--- Saved entries ---
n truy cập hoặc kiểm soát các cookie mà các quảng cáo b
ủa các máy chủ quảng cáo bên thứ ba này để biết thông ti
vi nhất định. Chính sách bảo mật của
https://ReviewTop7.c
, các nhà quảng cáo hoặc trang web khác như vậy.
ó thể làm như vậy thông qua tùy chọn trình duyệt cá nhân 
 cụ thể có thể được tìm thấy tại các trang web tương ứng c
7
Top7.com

--- What to produce ---
Nothing but the lines from the one containing "ó thể làm như" to the end of the entries belongs in the answer, and each must match exactly.

--- Answer area ---
ó thể làm như vậy thông qua tùy chọn trình duyệt cá nhân 
 cụ thể có thể được tìm thấy tại các trang web tương ứng c
7
Top7.com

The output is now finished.